The Self Is Not the Point, Part Two….

RohiniReflections, Uncategorized

In my previous blog, I spoke of how the shrunken self we believe ourselves to be is really just a bundle of thought constructs, or vikalpas. In order to free ourselves from that bundle, we have to turn inward, reflect, and be able to know and name our vibrations accurately.

If we want to move forward in our sādhana, we have to be able to know where we are residing inwardly at every moment—what vibration is occurring. And we have to know that none of the vibrations we get lost in is better than any of the others—in fact, they’re all the same shrunken self.

The seed of who we truly are is there even in the shrunken self. And so, when asked “Who are you,” we will always say, “Me.” But how much of that true Consciousness is embedded in and enlivening any of the vibrations and subsequent vikalpas that we call “me”? The “me” that we are so sure is who we are is just an ever-shifting core of ideas. The “me” that thinks of itself as the conscious witness is actually not that at all; it is just a vikalpa.

Any vibration or vikalpa or vehicle is a container that limits consciousness. The goal is to no longer be identified with any container, not to hold onto any container. Whatever container we attach to, that becomes our limiting body of the moment.

If we are operating from a false sense of self, we are lost in whatever we are experiencing. We are our experiences. Or we are lost in our idea of being the experiencer. We have now diminished ourselves in a container. We have to know our containers and we are in them. Most people are in containers but do not know it.
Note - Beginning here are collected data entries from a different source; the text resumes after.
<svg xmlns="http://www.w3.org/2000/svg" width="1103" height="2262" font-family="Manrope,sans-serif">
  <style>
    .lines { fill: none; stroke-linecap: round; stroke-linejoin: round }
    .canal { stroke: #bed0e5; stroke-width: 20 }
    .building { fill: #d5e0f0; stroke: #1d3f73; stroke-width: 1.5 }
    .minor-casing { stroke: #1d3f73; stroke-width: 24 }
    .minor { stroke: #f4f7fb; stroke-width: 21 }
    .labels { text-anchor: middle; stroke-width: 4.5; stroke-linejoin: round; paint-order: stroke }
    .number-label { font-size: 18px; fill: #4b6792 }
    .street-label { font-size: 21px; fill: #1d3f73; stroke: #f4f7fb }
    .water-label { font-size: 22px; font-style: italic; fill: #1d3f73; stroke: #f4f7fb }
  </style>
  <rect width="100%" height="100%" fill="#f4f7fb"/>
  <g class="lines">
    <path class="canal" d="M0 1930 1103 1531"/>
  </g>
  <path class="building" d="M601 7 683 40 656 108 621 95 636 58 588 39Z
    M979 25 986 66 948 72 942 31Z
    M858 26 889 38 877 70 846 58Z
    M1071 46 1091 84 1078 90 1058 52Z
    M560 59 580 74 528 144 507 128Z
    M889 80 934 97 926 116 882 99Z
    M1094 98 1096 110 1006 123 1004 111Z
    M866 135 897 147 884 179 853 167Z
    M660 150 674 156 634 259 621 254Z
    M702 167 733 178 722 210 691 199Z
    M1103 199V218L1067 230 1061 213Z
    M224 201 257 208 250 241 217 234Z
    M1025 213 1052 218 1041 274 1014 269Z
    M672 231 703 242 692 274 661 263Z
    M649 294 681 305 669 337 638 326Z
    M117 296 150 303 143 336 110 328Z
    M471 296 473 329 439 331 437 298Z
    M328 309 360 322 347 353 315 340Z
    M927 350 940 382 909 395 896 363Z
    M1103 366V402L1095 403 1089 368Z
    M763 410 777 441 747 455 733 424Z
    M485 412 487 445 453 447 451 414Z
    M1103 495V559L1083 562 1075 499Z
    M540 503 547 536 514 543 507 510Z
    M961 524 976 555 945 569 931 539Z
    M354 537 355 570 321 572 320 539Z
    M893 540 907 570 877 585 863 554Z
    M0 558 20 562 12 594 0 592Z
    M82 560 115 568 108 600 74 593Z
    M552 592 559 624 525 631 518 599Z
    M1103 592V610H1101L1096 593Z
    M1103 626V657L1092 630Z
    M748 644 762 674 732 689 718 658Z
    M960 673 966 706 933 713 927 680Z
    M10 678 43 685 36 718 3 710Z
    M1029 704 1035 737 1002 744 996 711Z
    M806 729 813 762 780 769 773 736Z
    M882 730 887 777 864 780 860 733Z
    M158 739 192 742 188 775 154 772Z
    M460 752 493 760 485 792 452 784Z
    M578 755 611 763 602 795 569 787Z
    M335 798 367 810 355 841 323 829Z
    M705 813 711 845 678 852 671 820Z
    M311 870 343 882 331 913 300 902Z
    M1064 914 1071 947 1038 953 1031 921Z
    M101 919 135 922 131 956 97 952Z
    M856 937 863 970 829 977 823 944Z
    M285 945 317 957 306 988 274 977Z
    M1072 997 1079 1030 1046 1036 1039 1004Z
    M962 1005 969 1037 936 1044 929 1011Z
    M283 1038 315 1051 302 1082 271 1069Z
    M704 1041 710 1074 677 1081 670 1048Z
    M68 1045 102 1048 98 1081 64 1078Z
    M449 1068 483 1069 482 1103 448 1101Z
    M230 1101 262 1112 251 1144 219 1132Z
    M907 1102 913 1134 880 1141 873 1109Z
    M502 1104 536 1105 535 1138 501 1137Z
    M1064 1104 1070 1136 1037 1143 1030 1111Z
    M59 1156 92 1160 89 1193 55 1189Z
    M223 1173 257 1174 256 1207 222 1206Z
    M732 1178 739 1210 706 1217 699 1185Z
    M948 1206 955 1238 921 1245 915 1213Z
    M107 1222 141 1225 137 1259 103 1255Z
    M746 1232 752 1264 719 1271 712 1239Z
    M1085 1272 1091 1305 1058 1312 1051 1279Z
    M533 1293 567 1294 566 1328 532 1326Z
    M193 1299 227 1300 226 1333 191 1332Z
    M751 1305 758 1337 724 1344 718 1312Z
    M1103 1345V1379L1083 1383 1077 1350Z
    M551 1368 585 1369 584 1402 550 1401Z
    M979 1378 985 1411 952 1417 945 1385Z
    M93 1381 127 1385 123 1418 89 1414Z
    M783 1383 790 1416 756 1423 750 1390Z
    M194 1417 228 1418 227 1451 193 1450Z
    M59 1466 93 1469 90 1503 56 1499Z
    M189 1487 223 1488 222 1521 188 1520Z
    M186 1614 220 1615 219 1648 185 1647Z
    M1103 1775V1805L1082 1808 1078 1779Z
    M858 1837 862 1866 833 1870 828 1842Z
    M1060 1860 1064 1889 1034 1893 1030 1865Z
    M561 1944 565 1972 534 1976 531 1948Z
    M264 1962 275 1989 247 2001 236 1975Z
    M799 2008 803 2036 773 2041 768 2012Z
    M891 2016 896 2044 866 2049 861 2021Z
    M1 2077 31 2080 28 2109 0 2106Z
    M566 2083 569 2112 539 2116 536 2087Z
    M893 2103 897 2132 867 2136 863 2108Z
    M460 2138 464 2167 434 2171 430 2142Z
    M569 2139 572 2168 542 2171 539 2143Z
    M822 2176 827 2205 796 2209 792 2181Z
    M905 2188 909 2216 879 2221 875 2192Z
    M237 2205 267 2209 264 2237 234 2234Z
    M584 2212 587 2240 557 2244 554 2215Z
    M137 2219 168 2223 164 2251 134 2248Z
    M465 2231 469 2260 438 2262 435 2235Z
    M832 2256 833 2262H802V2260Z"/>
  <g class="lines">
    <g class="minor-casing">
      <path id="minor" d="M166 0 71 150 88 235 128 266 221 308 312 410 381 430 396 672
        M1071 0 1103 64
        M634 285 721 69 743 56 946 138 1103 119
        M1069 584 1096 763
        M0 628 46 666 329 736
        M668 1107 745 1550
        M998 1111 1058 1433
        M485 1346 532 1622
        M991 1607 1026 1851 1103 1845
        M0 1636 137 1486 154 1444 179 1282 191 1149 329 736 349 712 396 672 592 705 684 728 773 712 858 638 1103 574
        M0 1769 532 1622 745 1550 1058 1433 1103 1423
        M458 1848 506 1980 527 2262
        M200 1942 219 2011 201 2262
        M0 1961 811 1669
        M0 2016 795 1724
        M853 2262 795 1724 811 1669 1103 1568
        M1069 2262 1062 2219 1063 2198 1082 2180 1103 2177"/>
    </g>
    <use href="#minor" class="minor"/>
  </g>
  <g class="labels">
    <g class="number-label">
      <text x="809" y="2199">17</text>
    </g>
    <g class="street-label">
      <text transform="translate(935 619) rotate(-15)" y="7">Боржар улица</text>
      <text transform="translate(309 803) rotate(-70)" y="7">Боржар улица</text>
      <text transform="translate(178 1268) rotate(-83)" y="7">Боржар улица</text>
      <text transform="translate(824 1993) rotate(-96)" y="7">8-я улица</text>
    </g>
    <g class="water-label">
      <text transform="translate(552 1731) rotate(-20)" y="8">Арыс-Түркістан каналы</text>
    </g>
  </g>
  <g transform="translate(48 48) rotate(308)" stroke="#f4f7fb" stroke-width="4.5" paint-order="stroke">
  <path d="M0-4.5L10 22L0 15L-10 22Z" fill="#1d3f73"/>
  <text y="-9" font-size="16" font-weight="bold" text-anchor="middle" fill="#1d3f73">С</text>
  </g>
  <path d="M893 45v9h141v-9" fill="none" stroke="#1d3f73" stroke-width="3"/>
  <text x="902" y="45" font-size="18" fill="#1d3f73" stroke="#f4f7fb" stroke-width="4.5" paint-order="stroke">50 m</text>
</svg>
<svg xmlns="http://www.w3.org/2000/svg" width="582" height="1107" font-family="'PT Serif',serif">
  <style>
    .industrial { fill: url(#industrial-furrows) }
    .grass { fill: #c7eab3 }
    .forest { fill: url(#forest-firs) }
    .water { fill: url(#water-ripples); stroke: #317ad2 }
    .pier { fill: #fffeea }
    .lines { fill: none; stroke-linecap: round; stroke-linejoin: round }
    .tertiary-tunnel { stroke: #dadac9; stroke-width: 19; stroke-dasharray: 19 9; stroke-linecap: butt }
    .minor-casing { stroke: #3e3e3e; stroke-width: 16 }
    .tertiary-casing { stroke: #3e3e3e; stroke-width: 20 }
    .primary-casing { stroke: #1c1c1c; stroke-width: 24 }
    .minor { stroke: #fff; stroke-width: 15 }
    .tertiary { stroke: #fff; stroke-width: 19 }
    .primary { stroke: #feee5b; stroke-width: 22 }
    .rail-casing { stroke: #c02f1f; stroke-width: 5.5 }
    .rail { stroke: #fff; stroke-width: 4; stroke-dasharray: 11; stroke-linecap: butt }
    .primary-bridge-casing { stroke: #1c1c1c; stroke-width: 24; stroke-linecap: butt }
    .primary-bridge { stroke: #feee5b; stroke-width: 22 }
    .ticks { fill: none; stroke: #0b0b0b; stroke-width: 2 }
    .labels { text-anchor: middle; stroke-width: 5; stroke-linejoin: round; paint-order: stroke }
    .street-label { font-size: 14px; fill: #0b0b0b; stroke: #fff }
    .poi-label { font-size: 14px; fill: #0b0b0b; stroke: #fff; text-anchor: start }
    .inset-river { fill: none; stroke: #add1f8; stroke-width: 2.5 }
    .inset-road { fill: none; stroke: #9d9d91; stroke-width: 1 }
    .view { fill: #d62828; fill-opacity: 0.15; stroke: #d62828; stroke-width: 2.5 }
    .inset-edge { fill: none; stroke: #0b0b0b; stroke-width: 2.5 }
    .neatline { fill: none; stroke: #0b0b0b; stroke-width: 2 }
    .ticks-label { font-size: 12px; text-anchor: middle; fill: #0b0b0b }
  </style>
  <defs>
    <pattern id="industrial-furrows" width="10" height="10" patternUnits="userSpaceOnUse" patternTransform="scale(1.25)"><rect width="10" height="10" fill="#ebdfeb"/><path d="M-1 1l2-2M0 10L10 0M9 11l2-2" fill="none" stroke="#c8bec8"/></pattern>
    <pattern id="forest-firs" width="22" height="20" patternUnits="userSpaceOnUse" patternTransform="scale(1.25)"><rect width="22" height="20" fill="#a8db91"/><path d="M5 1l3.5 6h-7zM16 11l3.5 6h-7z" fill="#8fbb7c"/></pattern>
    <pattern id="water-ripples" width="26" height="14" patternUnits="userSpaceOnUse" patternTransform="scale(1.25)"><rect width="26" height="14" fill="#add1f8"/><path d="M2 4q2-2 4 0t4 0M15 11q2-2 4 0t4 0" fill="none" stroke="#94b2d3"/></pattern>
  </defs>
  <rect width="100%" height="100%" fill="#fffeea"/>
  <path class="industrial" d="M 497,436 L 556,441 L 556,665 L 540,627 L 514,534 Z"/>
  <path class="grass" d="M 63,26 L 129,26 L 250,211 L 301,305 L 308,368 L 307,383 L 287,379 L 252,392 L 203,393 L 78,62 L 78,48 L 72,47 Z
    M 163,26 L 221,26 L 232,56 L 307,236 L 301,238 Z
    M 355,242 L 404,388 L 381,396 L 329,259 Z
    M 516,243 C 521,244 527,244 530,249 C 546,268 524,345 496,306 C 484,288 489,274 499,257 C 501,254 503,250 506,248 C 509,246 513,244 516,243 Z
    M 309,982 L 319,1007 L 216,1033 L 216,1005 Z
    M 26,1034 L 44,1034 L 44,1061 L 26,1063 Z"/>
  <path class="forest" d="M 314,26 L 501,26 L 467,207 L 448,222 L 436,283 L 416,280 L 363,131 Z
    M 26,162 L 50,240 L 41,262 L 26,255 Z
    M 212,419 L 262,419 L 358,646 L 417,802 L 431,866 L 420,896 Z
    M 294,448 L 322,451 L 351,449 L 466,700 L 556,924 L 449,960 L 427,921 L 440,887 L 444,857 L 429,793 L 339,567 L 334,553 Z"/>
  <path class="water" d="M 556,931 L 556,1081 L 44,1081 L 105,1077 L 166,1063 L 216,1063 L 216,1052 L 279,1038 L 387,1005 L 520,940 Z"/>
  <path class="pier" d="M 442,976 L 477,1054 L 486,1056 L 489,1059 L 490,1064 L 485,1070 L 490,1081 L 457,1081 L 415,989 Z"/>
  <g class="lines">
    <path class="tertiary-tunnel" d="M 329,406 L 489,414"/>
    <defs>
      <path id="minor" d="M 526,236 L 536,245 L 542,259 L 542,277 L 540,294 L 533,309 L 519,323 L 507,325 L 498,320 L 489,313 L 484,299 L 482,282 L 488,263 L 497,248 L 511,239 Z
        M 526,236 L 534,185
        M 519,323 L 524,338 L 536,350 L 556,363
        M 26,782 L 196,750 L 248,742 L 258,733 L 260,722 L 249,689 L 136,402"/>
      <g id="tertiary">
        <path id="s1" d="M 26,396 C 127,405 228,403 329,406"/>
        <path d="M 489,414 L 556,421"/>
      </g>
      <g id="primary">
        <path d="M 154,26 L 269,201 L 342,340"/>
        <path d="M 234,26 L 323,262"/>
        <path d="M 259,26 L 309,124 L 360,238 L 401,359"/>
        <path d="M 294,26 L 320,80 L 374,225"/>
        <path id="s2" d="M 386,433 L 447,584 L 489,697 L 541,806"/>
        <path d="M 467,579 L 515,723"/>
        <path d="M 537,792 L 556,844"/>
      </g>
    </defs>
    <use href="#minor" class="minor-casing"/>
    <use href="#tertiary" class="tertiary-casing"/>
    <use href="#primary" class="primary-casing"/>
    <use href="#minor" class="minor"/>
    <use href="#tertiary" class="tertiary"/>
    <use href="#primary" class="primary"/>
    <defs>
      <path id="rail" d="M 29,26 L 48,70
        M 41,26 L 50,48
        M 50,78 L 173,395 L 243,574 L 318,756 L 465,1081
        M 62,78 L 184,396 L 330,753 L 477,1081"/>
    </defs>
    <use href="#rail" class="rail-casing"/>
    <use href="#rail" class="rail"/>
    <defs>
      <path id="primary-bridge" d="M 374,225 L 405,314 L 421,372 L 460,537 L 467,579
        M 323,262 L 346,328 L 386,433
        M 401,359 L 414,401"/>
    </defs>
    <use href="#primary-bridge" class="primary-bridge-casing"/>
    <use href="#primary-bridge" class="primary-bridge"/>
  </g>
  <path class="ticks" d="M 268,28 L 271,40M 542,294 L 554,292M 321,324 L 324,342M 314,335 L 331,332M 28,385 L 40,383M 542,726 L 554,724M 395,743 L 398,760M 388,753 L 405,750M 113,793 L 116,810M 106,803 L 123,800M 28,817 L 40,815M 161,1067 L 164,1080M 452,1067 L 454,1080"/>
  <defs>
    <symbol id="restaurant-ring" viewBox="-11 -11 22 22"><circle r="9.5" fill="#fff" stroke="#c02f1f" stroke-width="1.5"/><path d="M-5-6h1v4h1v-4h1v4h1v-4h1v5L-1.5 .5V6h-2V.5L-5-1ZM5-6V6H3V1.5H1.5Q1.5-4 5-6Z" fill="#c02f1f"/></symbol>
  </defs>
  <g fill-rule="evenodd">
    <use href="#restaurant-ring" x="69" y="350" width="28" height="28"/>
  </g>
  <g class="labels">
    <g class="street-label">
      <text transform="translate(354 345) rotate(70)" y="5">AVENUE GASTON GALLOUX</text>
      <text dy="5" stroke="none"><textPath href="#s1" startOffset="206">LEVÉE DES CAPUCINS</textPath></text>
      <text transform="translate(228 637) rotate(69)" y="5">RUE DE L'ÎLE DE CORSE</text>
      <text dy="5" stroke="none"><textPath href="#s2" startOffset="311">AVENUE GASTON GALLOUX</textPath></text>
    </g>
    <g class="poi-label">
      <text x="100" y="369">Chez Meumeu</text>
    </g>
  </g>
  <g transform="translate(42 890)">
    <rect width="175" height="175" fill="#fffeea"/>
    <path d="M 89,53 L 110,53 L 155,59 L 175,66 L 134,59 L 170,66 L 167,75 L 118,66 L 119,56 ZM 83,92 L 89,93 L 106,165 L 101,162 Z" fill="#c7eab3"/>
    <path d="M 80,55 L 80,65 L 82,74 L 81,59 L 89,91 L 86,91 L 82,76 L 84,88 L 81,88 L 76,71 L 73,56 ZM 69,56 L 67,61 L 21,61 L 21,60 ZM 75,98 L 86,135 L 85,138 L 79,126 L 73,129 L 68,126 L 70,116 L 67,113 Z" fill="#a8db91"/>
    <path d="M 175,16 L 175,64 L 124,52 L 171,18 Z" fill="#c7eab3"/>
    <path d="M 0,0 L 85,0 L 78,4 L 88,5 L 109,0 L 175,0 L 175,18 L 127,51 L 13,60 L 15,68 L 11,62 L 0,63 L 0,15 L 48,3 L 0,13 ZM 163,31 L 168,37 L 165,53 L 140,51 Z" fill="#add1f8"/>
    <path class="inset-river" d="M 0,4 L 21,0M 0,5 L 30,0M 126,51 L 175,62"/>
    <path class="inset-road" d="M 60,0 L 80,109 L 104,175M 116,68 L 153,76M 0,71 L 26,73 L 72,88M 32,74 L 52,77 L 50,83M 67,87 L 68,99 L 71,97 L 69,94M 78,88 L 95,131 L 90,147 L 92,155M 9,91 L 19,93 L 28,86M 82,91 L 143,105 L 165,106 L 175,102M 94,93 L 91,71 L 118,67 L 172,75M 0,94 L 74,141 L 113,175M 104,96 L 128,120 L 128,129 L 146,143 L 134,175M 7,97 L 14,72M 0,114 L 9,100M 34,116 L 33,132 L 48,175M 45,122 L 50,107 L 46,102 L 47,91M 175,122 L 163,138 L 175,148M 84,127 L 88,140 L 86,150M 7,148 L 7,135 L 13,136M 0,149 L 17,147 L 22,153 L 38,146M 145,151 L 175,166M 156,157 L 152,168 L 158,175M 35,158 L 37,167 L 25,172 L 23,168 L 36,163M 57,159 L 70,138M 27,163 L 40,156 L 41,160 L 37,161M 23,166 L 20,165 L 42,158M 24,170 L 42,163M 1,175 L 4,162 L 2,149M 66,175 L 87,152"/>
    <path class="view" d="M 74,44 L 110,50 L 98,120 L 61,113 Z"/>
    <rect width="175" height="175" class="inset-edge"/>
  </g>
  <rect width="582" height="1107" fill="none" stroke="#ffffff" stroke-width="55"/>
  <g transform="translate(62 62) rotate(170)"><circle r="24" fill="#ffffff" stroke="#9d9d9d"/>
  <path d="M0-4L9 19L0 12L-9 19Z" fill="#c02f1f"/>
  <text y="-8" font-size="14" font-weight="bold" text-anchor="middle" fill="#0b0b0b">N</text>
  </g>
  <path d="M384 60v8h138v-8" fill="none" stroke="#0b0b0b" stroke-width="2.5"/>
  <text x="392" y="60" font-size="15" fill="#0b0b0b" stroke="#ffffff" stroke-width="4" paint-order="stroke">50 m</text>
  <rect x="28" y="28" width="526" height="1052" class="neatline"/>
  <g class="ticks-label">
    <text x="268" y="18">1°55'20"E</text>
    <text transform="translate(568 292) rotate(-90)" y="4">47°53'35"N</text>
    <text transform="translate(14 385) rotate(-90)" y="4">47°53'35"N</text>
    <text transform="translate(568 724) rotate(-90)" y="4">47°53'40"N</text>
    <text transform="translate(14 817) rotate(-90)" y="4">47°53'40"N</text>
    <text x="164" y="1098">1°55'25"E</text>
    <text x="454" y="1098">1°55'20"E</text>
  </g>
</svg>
Being centered in an idea of self is not being centered. It is not being in the Heart.

A big clue to knowing where we are is that we have to disentangle out of a vibration in order to go into another vibration. If we have to withdraw in this way, then we are not inwardly directed toward the Heart. The whole point is not to go into any vibration/container.

Our job is to be with our experience, whatever it is, at whatever level of inwardness we can accomplish at any given moment. Unless we are far along the path, we are not resting in the Heart. By being with our experience, letting whatever comes up from that experience come up, and functioning appropriately, we can work our way inward toward the Heart, very gradually. Over time, this will allow us not to get enmeshed in any container.

I am working hard to have no identification with a container, no matter how subtle, but rather function through those containers. I have to use them consciously and not be attached to any of them. Baba had no attachment to any containers; I would watch him enliven his vehicles so that he could speak to me.

Every time we go into a container, we are fodder for death. When we are no longer attached to any container, there is no death. To live as though already dead—something warriors and monks have in common—is to be free of any containers. When we no longer are attached to any container, we know who we are, because who we are arises.